Saisie douanière : ce qui n’est pas confisqué doit être restitué.

Dans un arrêt en date du 20 avril 2017 (publié au Bulletin, pourvoi n°16-81679), la Chambre criminelle contrôle la motivation du refus de restitution d’un bien saisi en douanes et non confisqué par la juridiction de jugement.

En l’espèce, un individu a tenté de faire passer une importante somme d’argent en Turquie pour le compte de tiers sans satisfaire aux obligations déclaratives prévues pour les transferts d’un montant supérieur à 10.000 euros (articles 464 et 465 du Code des douanes, L.152-1 et L.152-4 du Code monétaire et financier).

La somme a fait l’objet d’une saisie douanière puis le contrevenant a été définitivement condamné à une amende douanière d’un montant inférieur aux fonds saisis, et prélevée sur ceux-ci.

Le tribunal correctionnel n’ayant pas prononcé la confiscation des fonds saisis, le condamné a réclamé en vain la restitution du solde au Ministère public, autorité compétente « lorsque la juridiction saisie a épuisé sa compétence sans avoir statué sur la restitution des objets placés sous main de justice » (article 41-4, alinéa 1er, du Code de procédure pénale).

D’une part, pour décider de la restitution, la propriété des objets ne doit pas être sérieusement contestée. D’autre part, il résulte de l’article 41-4 du Code de procédure pénale, alinéa 2, dans sa rédaction antérieure à la loi n°2016-731 du 3 juin 2016, que la restitution peut être refusée lorsqu’elle serait « de nature à créer un danger pour les personnes ou les biens » ou « lorsqu’une disposition particulière prévoit la destruction des objets placés sous main de justice ». La loi du 3 juin 2016 a ajouté un motif de refus : « lorsque le bien saisi est l’instrument ou le produit direct ou indirect de l’infraction ».

Le condamné a contesté la décision de refus de restitution du Ministère public devant le tribunal correctionnel puis devant la cour d’appel.
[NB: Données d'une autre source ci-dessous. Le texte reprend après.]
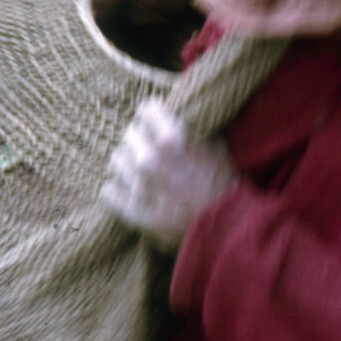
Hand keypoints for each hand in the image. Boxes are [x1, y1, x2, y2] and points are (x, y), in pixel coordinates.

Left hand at [100, 98, 237, 250]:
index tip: (156, 117)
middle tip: (150, 143)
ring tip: (139, 166)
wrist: (229, 229)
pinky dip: (116, 189)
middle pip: (130, 133)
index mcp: (172, 138)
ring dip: (128, 160)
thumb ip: (194, 132)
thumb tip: (182, 120)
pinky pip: (111, 193)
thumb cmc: (228, 186)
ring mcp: (140, 187)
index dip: (154, 112)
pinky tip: (123, 188)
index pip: (147, 110)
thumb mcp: (218, 149)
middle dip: (140, 136)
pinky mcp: (135, 212)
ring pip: (117, 161)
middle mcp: (150, 159)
Les juges du fond ont approuvé le refus opposé au condamné au motif que ce dernier n’était pas, de son propre aveu, le propriétaire des sommes ayant fait l’objet de la saisie douanière.
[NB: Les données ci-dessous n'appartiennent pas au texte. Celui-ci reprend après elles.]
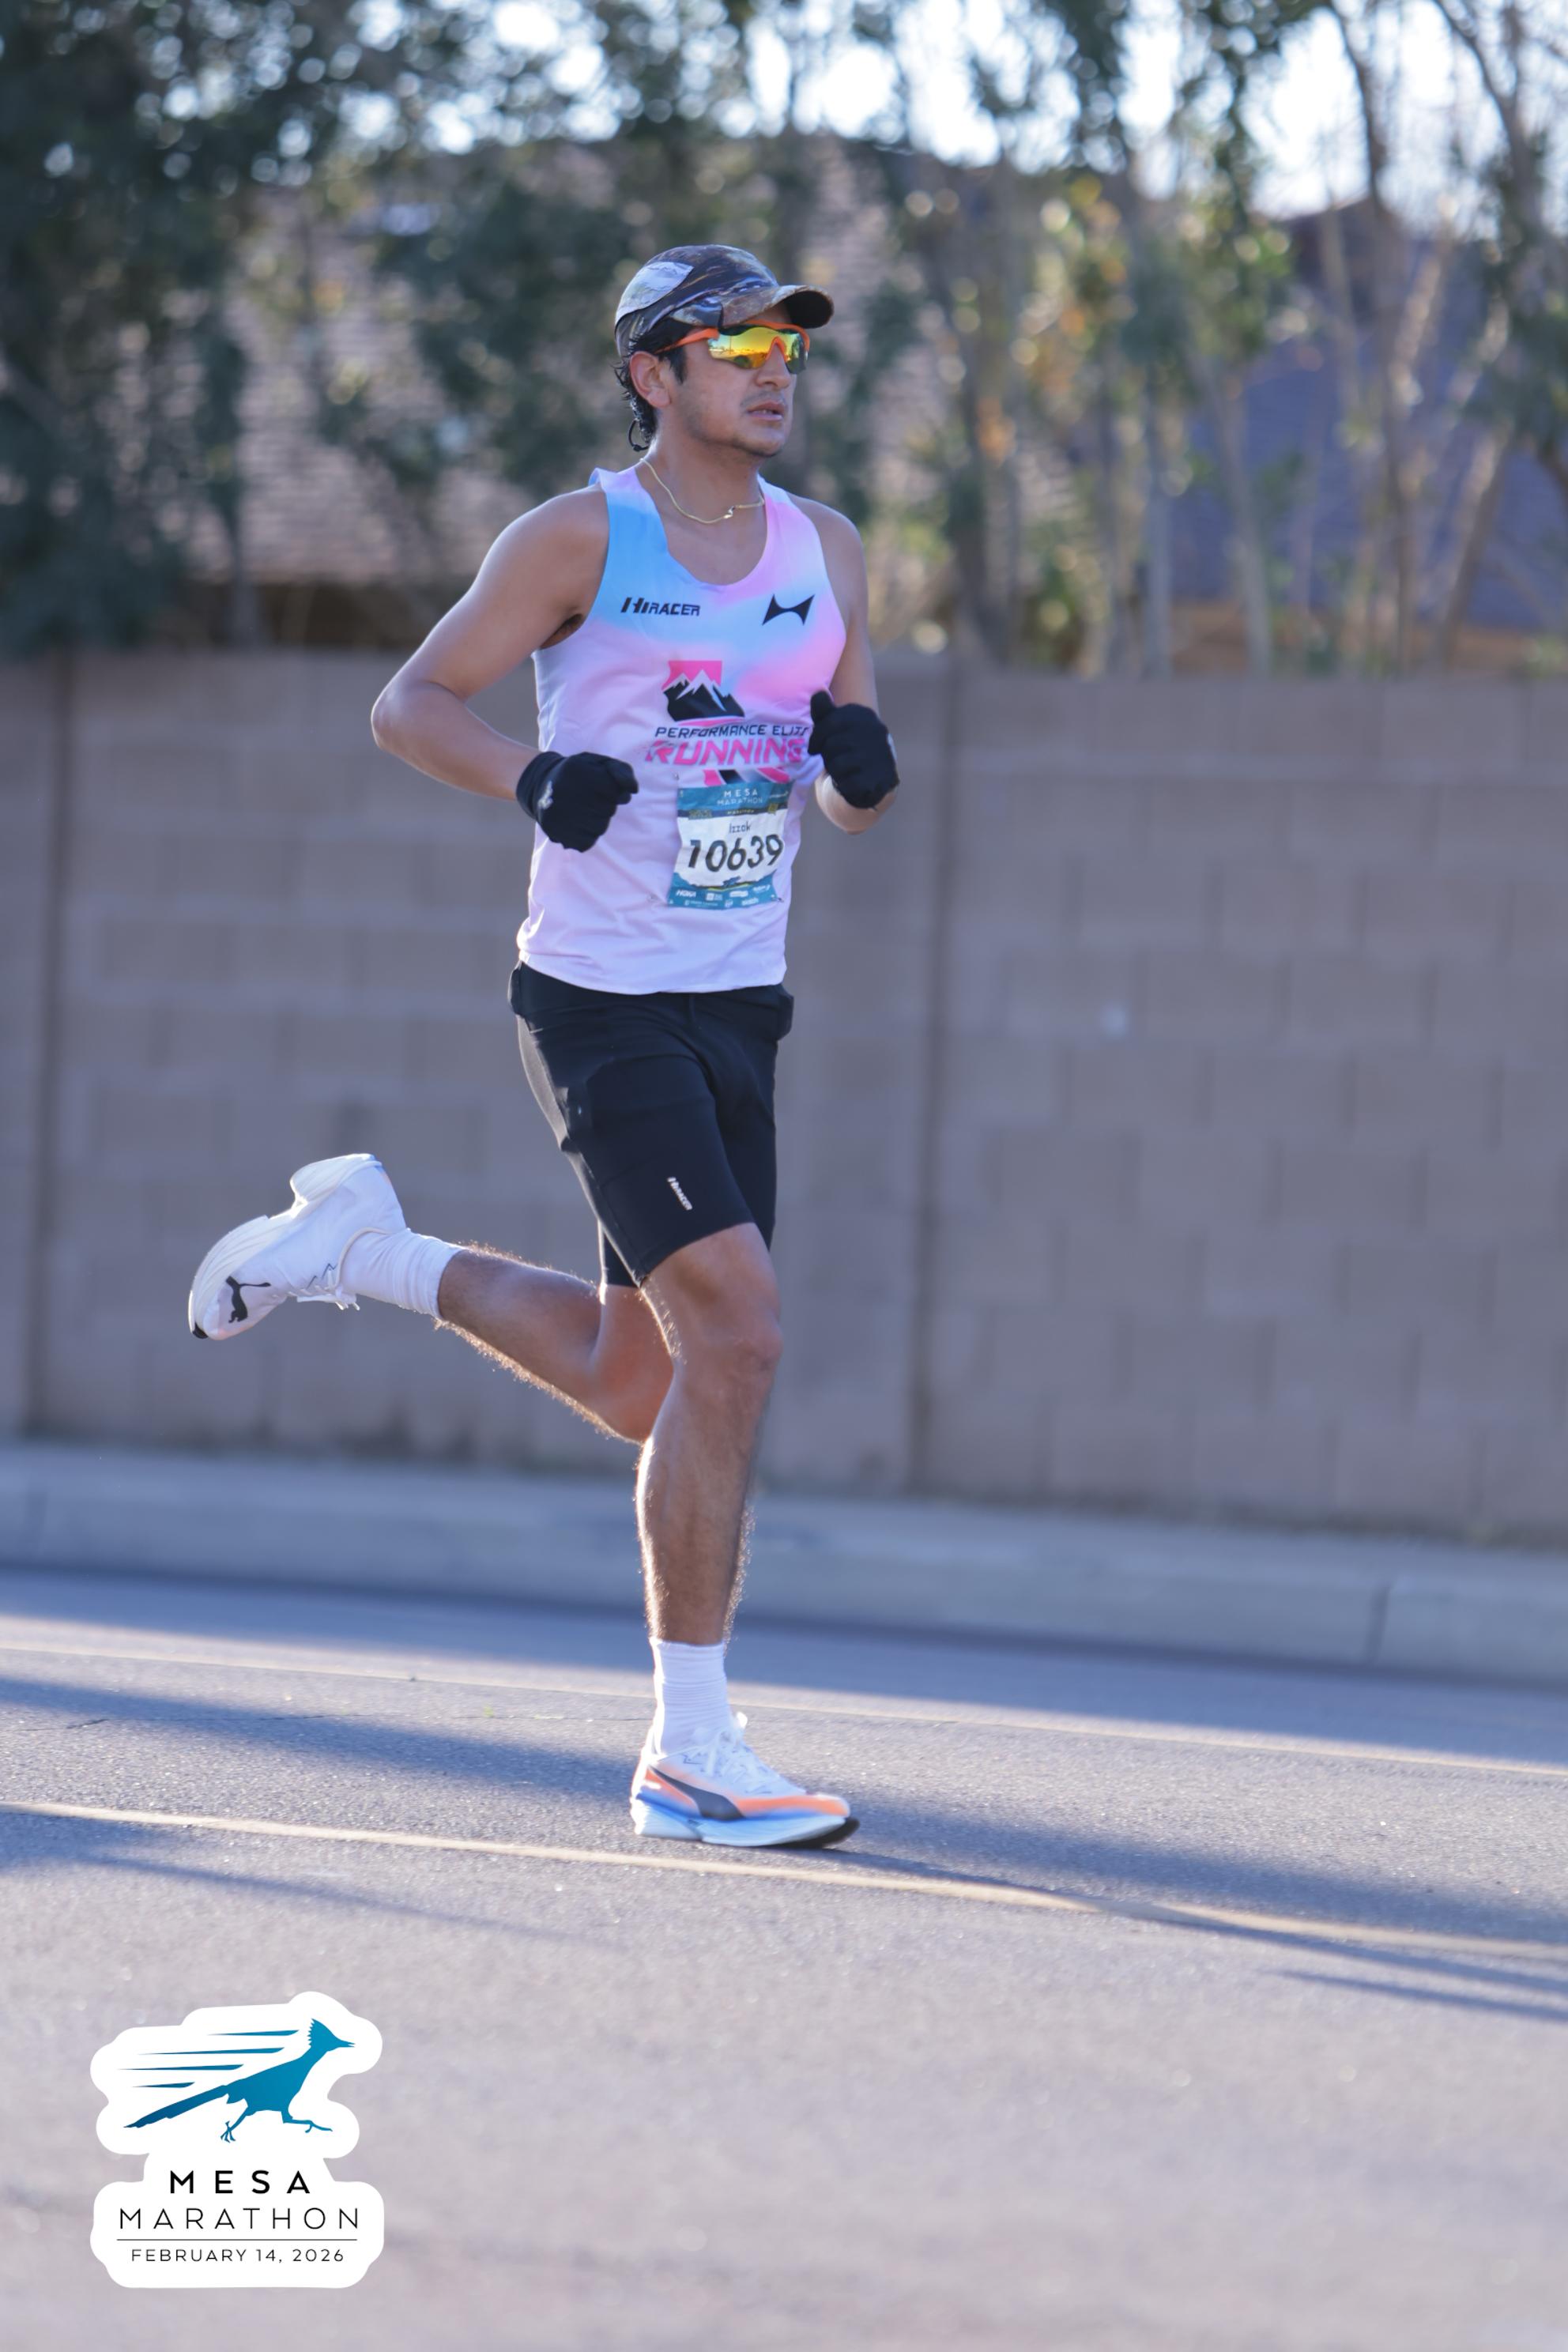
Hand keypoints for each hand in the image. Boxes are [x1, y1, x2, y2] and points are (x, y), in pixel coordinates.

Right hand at [516, 749, 636, 850]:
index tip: (599, 785)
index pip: (614, 791)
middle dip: (605, 805)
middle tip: (588, 796)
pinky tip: (577, 822)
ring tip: (581, 808)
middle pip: (608, 810)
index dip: (612, 790)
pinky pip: (588, 841)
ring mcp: (560, 814)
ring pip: (600, 827)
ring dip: (597, 820)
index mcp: (579, 771)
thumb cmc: (579, 774)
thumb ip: (621, 771)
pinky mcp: (556, 831)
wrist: (542, 784)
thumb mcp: (599, 763)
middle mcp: (567, 792)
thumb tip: (633, 790)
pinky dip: (587, 834)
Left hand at [807, 691, 898, 810]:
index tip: (813, 748)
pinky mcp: (880, 777)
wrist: (876, 776)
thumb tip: (817, 693)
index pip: (830, 722)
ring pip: (838, 764)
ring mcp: (879, 754)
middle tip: (832, 760)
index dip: (816, 737)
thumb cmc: (849, 747)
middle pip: (832, 744)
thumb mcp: (837, 727)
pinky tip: (849, 781)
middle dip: (826, 755)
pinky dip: (843, 784)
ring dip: (834, 770)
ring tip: (842, 770)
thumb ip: (825, 712)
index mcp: (864, 715)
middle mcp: (875, 730)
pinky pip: (848, 783)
Pour censurer l’arrêt de la cour d’appel, la Chambre criminelle affirme qu’un refus de restitution ne pouvait être opposé au condamné « sans relever que les sommes saisies, qui n’étaient pas confisquées, étaient revendiquées par un tiers ou que leur restitution présentait un danger pour les personnes ou les biens ».

En premier lieu, la Haute juridiction rappelle que dès lors que n’a pas été prononcée la confiscation des biens saisis, le refus de restitution ne peut être fondé que sur un des deux (désormais trois) motifs de l’article 41-4, alinéa 2, du Code de procédure pénale.

Cette solution mérite d’être approuvée tant le principe même du refus de restitution apparaît contestable. En effet, un tel refus équivaut pour le requérant à une confiscation alors que précisément, cette peine n’a pas été prononcée par la juridiction saisie. Il est donc heureux que le refus de restitution soit strictement limité à ces motifs et que le principe reste que ce qui n’est pas confisqué doit être restitué.

En second lieu, la Chambre criminelle précise ce que signifie l’expression « lorsque la propriété n’en est pas sérieusement contestée » (article 41-4, alinéa 1, in fine, du Code de procédure pénale).

Pour les juges du fond, le requérant ne démontrait pas être le propriétaire des fonds. Ses déclarations prouvaient même qu’il n’en était que le détenteur.

Or, pour la Haute juridiction, cet élément paraît indifférent. Interprétant pour le moins littéralement la condition de l’absence de contestation sérieuse de la propriété, la Chambre criminelle constate que, selon la cour d’appel, les sommes n’étaient pas revendiquées par un tiers. Implicitement, elle indique donc que le condamné pouvait solliciter la restitution bien qu’il ne soit que le détenteur des sommes. Il est vrai néanmoins qu’ « en fait de meubles, la possession vaut titre » (article 2276 du Code civil).